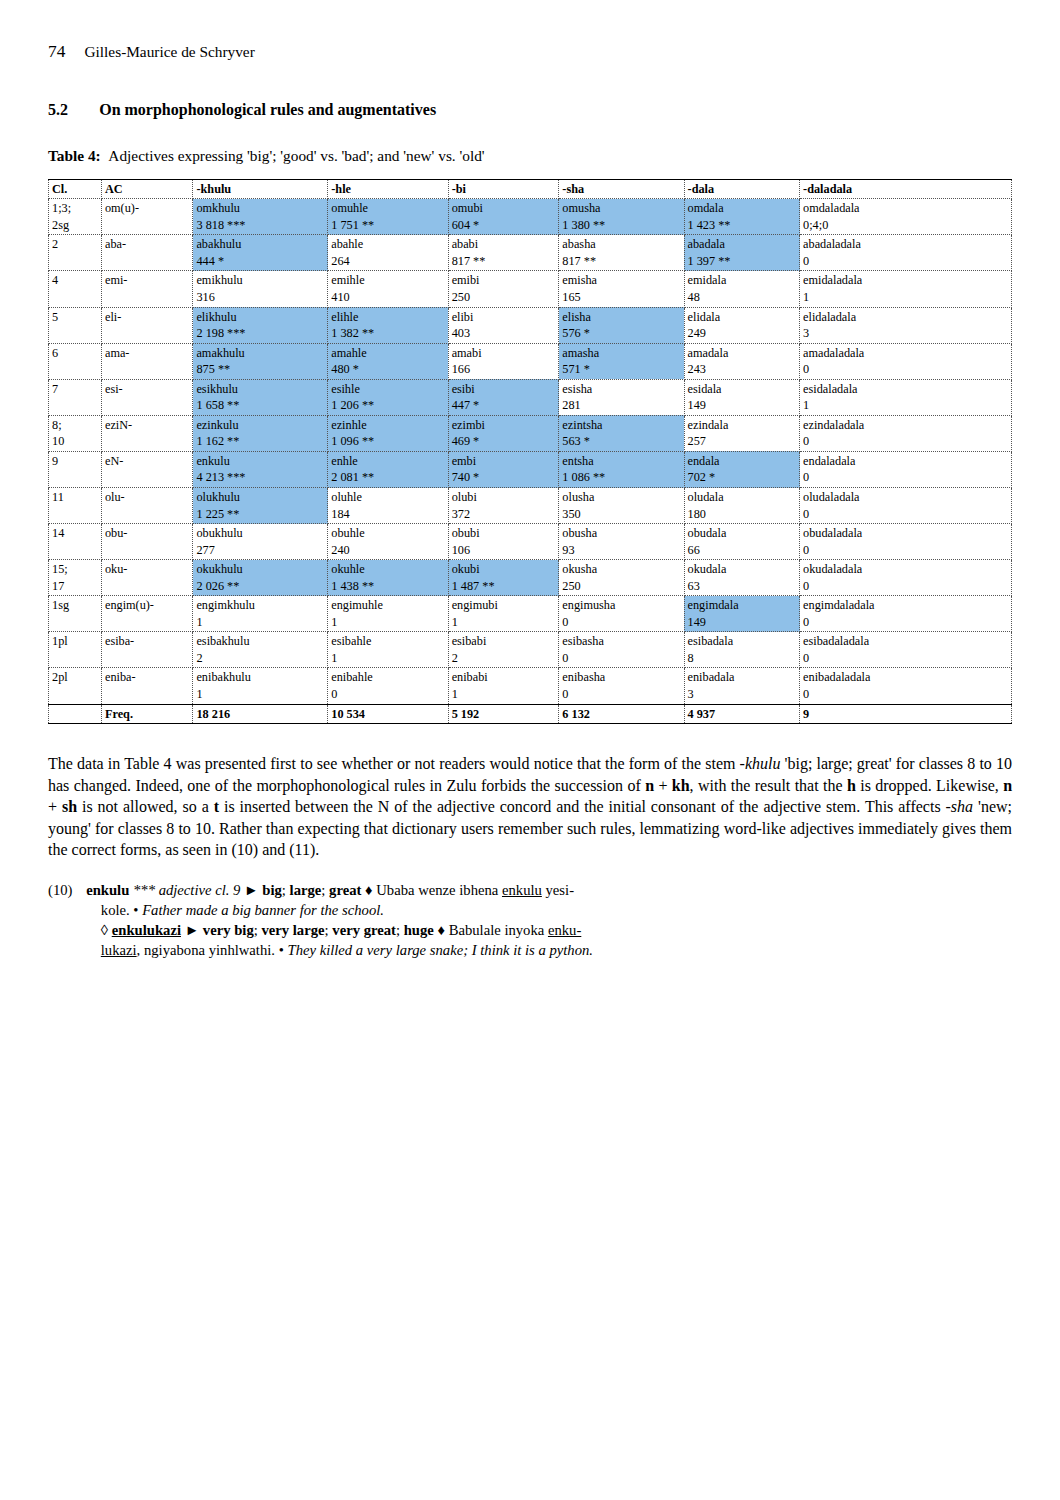74 Gilles-Maurice de Schryver
5.2 On morphophonological rules and augmentatives
Table 4: Adjectives expressing 'big'; 'good' vs. 'bad'; and 'new' vs. 'old'
| Cl. | AC | -khulu | -hle | -bi | -sha | -dala | -daladala |
| --- | --- | --- | --- | --- | --- | --- | --- |
| 1;3; 2sg | om(u)- | omkhulu 3 818 *** | omuhle 1 751 ** | omubi 604 * | omusha 1 380 ** | omdala 1 423 ** | omdaladala 0;4;0 |
| 2 | aba- | abakhulu 444 * | abahle 264 | ababi 817 ** | abasha 817 ** | abadala 1 397 ** | abadaladala 0 |
| 4 | emi- | emikhulu 316 | emihle 410 | emibi 250 | emisha 165 | emidala 48 | emidaladala 1 |
| 5 | eli- | elikhulu 2 198 *** | elihle 1 382 ** | elibi 403 | elisha 576 * | elidala 249 | elidaladala 3 |
| 6 | ama- | amakhulu 875 ** | amahle 480 * | amabi 166 | amasha 571 * | amadala 243 | amadaladala 0 |
| 7 | esi- | esikhulu 1 658 ** | esihle 1 206 ** | esibi 447 * | esisha 281 | esidala 149 | esidaladala 1 |
| 8; 10 | eziN- | ezinkulu 1 162 ** | ezinhle 1 096 ** | ezimbi 469 * | ezintsha 563 * | ezindala 257 | ezindaladala 0 |
| 9 | eN- | enkulu 4 213 *** | enhle 2 081 ** | embi 740 * | entsha 1 086 ** | endala 702 * | endaladala 0 |
| 11 | olu- | olukhulu 1 225 ** | oluhle 184 | olubi 372 | olusha 350 | oludala 180 | oludaladala 0 |
| 14 | obu- | obukhulu 277 | obuhle 240 | obubi 106 | obusha 93 | obudala 66 | obudaladala 0 |
| 15; 17 | oku- | okukhulu 2 026 ** | okuhle 1 438 ** | okubi 1 487 ** | okusha 250 | okudala 63 | okudaladala 0 |
| 1sg | engim(u)- | engimkhulu 1 | engimuhle 1 | engimubi 1 | engimusha 0 | engimdala 149 | engimdaladala 0 |
| 1pl | esiba- | esibakhulu 2 | esibahle 1 | esibabi 2 | esibasha 0 | esibadala 8 | esibadaladala 0 |
| 2pl | eniba- | enibakhulu 1 | enibahle 0 | enibabi 1 | enibasha 0 | enibadala 3 | enibadaladala 0 |
| | Freq. | 18 216 | 10 534 | 5 192 | 6 132 | 4 937 | 9 |
The data in Table 4 was presented first to see whether or not readers would notice that the form of the stem -khulu 'big; large; great' for classes 8 to 10 has changed. Indeed, one of the morphophonological rules in Zulu forbids the succession of n + kh, with the result that the h is dropped. Likewise, n + sh is not allowed, so a t is inserted between the N of the adjective concord and the initial consonant of the adjective stem. This affects -sha 'new; young' for classes 8 to 10. Rather than expecting that dictionary users remember such rules, lemmatizing word-like adjectives immediately gives them the correct forms, as seen in (10) and (11).
(10) enkulu *** adjective cl. 9 ► big; large; great ♦ Ubaba wenze ibhena enkulu yesi- kole. • Father made a big banner for the school. ◊ enkulukazi ► very big; very large; very great; huge ♦ Babulale inyoka enku- lukazi, ngiyabona yinhlwathi. • They killed a very large snake; I think it is a python.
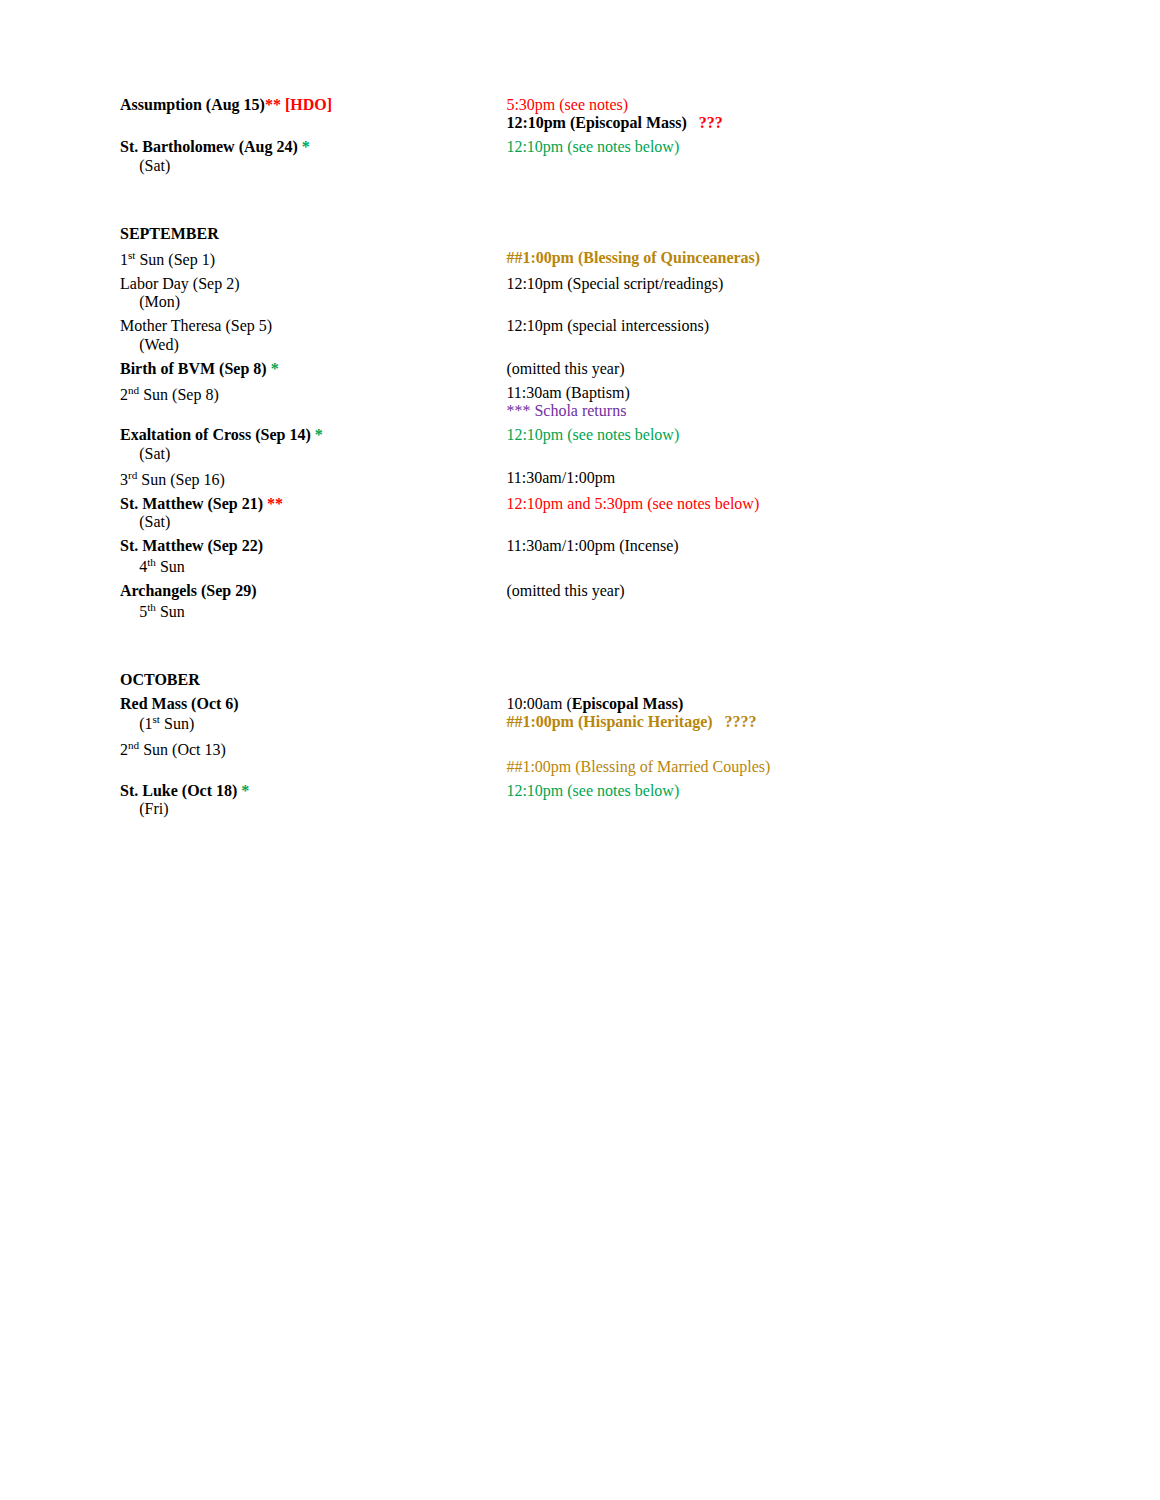| Assumption (Aug 15) ** [HDO] | 5:30pm (see notes) 12:10pm (Episcopal Mass) ??? |
| St. Bartholomew (Aug 24) * (Sat) | 12:10pm (see notes below) |
| SEPTEMBER |
| 1 st Sun (Sep 1) | ##1:00pm (Blessing of Quinceaneras) |
| Labor Day (Sep 2) (Mon) | 12:10pm (Special script/readings) |
| Mother Theresa (Sep 5) (Wed) | 12:10pm (special intercessions) |
| Birth of BVM (Sep 8) * | (omitted this year) |
| 2 nd Sun (Sep 8) | 11:30am (Baptism) *** Schola returns |
| Exaltation of Cross (Sep 14) * (Sat) | 12:10pm (see notes below) |
| 3 rd Sun (Sep 16) | 11:30am/1:00pm |
| St. Matthew (Sep 21) ** (Sat) | 12:10pm and 5:30pm (see notes below) |
| St. Matthew (Sep 22) 4 th Sun | 11:30am/1:00pm (Incense) |
| Archangels (Sep 29) 5 th Sun | (omitted this year) |
| OCTOBER |
| Red Mass (Oct 6) (1 st Sun) | 10:00am ( Episcopal Mass) ##1:00pm (Hispanic Heritage) ???? |
| 2 nd Sun (Oct 13) | ##1:00pm (Blessing of Married Couples) |
| St. Luke (Oct 18) * (Fri) | 12:10pm (see notes below) |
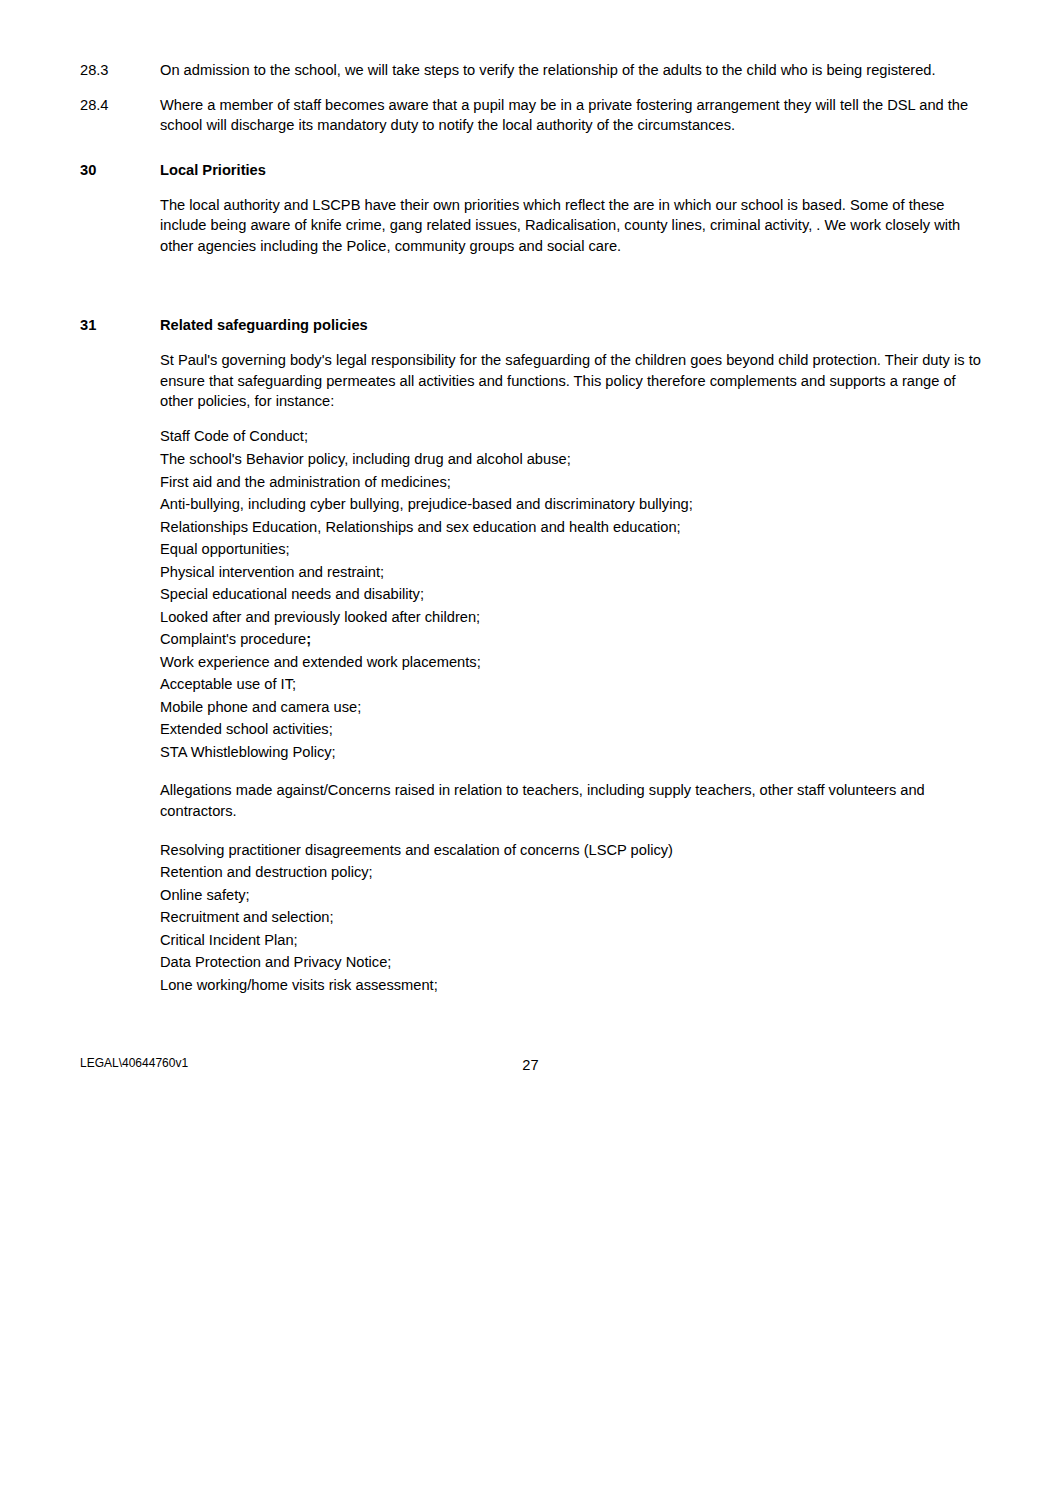28.3
On admission to the school, we will take steps to verify the relationship of the adults to the child who is being registered.
28.4
Where a member of staff becomes aware that a pupil may be in a private fostering arrangement they will tell the DSL and the school will discharge its mandatory duty to notify the local authority of the circumstances.
30
Local Priorities
The local authority and LSCPB have their own priorities which reflect the are in which our school is based. Some of these include being aware of knife crime, gang related issues, Radicalisation, county lines, criminal activity, . We work closely with other agencies including the Police, community groups and social care.
31
Related safeguarding policies
St Paul's governing body's legal responsibility for the safeguarding of the children goes beyond child protection. Their duty is to ensure that safeguarding permeates all activities and functions. This policy therefore complements and supports a range of other policies, for instance:
Staff Code of Conduct;
The school's Behavior policy, including drug and alcohol abuse;
First aid and the administration of medicines;
Anti-bullying, including cyber bullying, prejudice-based and discriminatory bullying;
Relationships Education, Relationships and sex education and health education;
Equal opportunities;
Physical intervention and restraint;
Special educational needs and disability;
Looked after and previously looked after children;
Complaint's procedure;
Work experience and extended work placements;
Acceptable use of IT;
Mobile phone and camera use;
Extended school activities;
STA Whistleblowing Policy;
Allegations made against/Concerns raised in relation to teachers, including supply teachers, other staff volunteers and contractors.
Resolving practitioner disagreements and escalation of concerns (LSCP policy)
Retention and destruction policy;
Online safety;
Recruitment and selection;
Critical Incident Plan;
Data Protection and Privacy Notice;
Lone working/home visits risk assessment;
LEGAL\40644760v1
27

- [ACTIVITY]: For this exercise, work out how many lines in the material include "year", and give only the number.

- [PROBLEM SOLUTION]: 2